# DATA PROVIDED
###

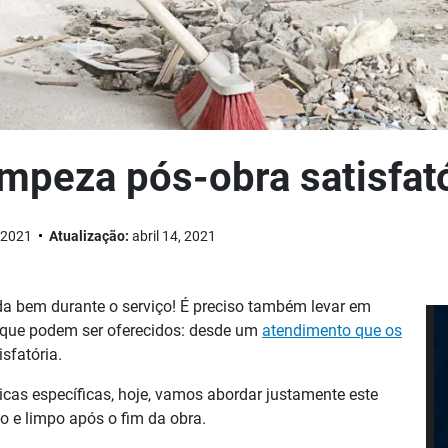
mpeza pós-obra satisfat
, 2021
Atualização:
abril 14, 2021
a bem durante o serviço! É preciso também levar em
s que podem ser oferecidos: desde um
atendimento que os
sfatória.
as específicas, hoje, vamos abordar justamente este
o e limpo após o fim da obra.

###

# PROBLEM TO SOLVE
An exact copy of the listing above, minus its pictures, is what is needed here.

# RESPONSE FOR THIS EXERCISE
mpeza pós-obra satisfat
, 2021
Atualização:
abril 14, 2021
a bem durante o serviço! É preciso também levar em
s que podem ser oferecidos: desde um
atendimento que os
sfatória.
as específicas, hoje, vamos abordar justamente este
o e limpo após o fim da obra.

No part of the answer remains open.